----- PROVIDED DATA

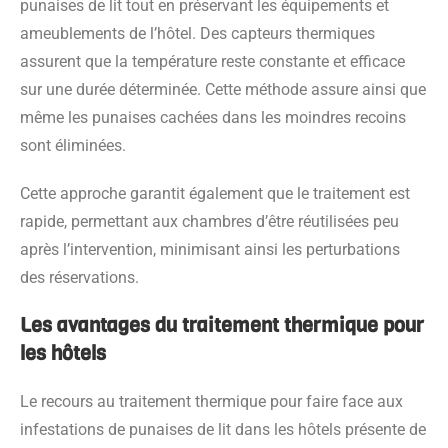
punaises de lit tout en préservant les équipements et
ameublements de l’hôtel. Des capteurs thermiques
assurent que la température reste constante et efficace
sur une durée déterminée. Cette méthode assure ainsi que
même les punaises cachées dans les moindres recoins
sont éliminées.
Cette approche garantit également que le traitement est
rapide, permettant aux chambres d’être réutilisées peu
après l’intervention, minimisant ainsi les perturbations
des réservations.
Les avantages du traitement thermique pour
les hôtels
Le recours au traitement thermique pour faire face aux
infestations de punaises de lit dans les hôtels présente de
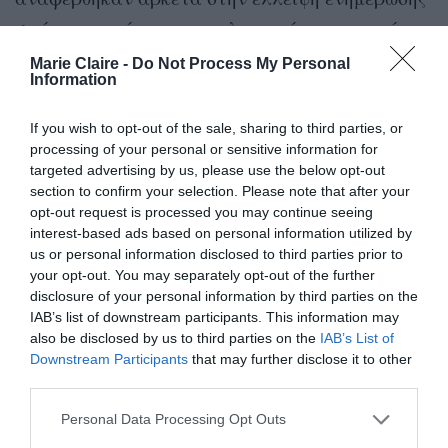
σε ό,τι αφορά τις επαγγελματικές προοπτικές
παιδιών
των ίδιων και των
τους.
Marie Claire -
Do Not Process My Personal
Information
«Από το σχολείο δεν μας έχουν βοηθήσει και
If you wish to opt-out of the sale, sharing to third parties, or
πολύ»
, ανέφεραν νέες γυναίκες από την
processing of your personal or sensitive information for
ηλικιακή ομάδα 18-29 ετών.
targeted advertising by us, please use the below opt-out
section to confirm your selection. Please note that after your
opt-out request is processed you may continue seeing
«Είχε έρθει κάποια στιγμή ένας σύμβουλος ΣΕΠ,
interest-based ads based on personal information utilized by
από ένα ιδιωτικό γραφείο, αλλά μας τα είπε
us or personal information disclosed to third parties prior to
όλα μέσα σε δύο ώρες κι έτσι δεν προλάβαμε να
your opt-out. You may separately opt-out of the further
disclosure of your personal information by third parties on the
Αυτό που καταλάβαμε
καταλάβουμε πολλά.
IAB’s list of downstream participants. This information may
ήταν ότι έπρεπε να το ψάξουμε μόνες μας.
also be disclosed by us to third parties on the
IAB’s List of
Downstream Participants
that may further disclose it to other
Από το φροντιστήριο, επίσης, μας είπαν λίγα
third parties.
πράγματα. Τα περισσότερα τα έψαξα εγώ,
Personal Data Processing Opt Outs
μαζί με τον μπαμπά μου».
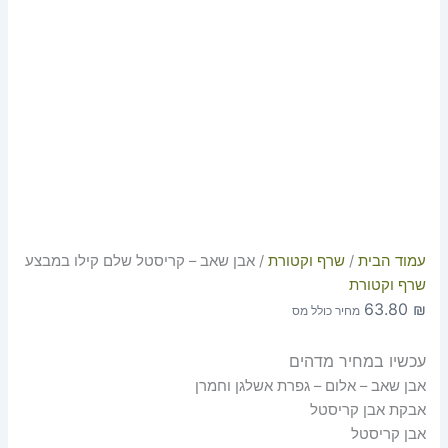
עמוד הבית
/
שרף וקטורת
/ אבן שאב – קריסטל שלם קילו במבצע
שרף וקטורת
63.80
₪
מחיר כולל מס
עכשיו במחיר מדהים
אבן שאב – אלום – גפרת אשלגן וחמרן
אבקת אבן קריסטל
אבן קריסטל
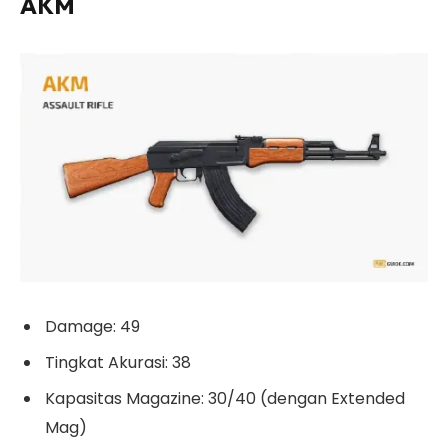
AKM
Damage: 49
Tingkat Akurasi: 38
Kapasitas Magazine: 30/40 (dengan Extended
Mag)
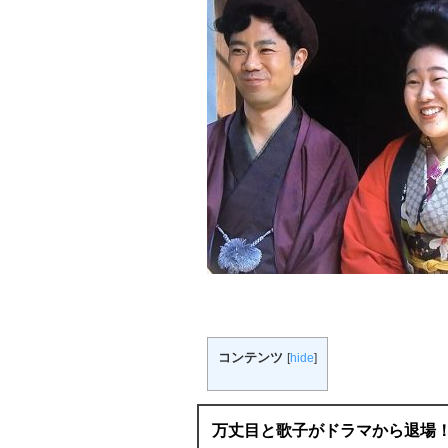
コンテンツ
[
hide
]
万丈目と歌子がドラマから退場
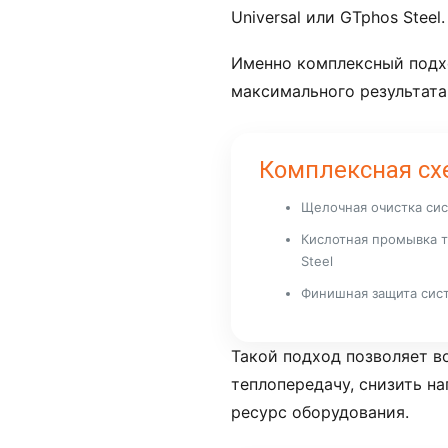
Universal или GTphos Steel.
Именно комплексный подх
максимального результата
Комплексная сх
Щелочная очистка си
Кислотная промывка т
Steel
Финишная защита сис
Такой подход позволяет в
теплопередачу, снизить на
ресурс оборудования.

----------

WHAT IS EXPECTED
Repeat every line of extracted page text in the data above word for word, leaving out the pictures.

COMPLETED EXERCISE
punaises de lit tout en préservant les équipements et
ameublements de l’hôtel. Des capteurs thermiques
assurent que la température reste constante et efficace
sur une durée déterminée. Cette méthode assure ainsi que
même les punaises cachées dans les moindres recoins
sont éliminées.
Cette approche garantit également que le traitement est
rapide, permettant aux chambres d’être réutilisées peu
après l’intervention, minimisant ainsi les perturbations
des réservations.
Les avantages du traitement thermique pour
les hôtels
Le recours au traitement thermique pour faire face aux
infestations de punaises de lit dans les hôtels présente de
σε ό,τι αφορά τις επαγγελματικές προοπτικές
παιδιών
των ίδιων και των
τους.
Marie Claire -
Do Not Process My Personal
Information
«Από το σχολείο δεν μας έχουν βοηθήσει και
If you wish to opt-out of the sale, sharing to third parties, or
πολύ»
, ανέφεραν νέες γυναίκες από την
processing of your personal or sensitive information for
ηλικιακή ομάδα 18-29 ετών.
targeted advertising by us, please use the below opt-out
section to confirm your selection. Please note that after your
opt-out request is processed you may continue seeing
«Είχε έρθει κάποια στιγμή ένας σύμβουλος ΣΕΠ,
interest-based ads based on personal information utilized by
από ένα ιδιωτικό γραφείο, αλλά μας τα είπε
us or personal information disclosed to third parties prior to
όλα μέσα σε δύο ώρες κι έτσι δεν προλάβαμε να
your opt-out. You may separately opt-out of the further
disclosure of your personal information by third parties on the
Αυτό που καταλάβαμε
καταλάβουμε πολλά.
IAB’s list of downstream participants. This information may
ήταν ότι έπρεπε να το ψάξουμε μόνες μας.
also be disclosed by us to third parties on the
IAB’s List of
Downstream Participants
that may further disclose it to other
Από το φροντιστήριο, επίσης, μας είπαν λίγα
third parties.
πράγματα. Τα περισσότερα τα έψαξα εγώ,
Personal Data Processing Opt Outs
μαζί με τον μπαμπά μου».
עמוד הבית
/
שרף וקטורת
/ אבן שאב – קריסטל שלם קילו במבצע
שרף וקטורת
63.80
₪
מחיר כולל מס
עכשיו במחיר מדהים
אבן שאב – אלום – גפרת אשלגן וחמרן
אבקת אבן קריסטל
אבן קריסטל
AKM
Damage: 49
Tingkat Akurasi: 38
Kapasitas Magazine: 30/40 (dengan Extended
Mag)
コンテンツ
[
hide
]
万丈目と歌子がドラマから退場
Universal или GTphos Steel.
Именно комплексный подх
максимального результата
Комплексная сх
Щелочная очистка си
Кислотная промывка т
Steel
Финишная защита сис
Такой подход позволяет в
теплопередачу, снизить на
ресурс оборудования.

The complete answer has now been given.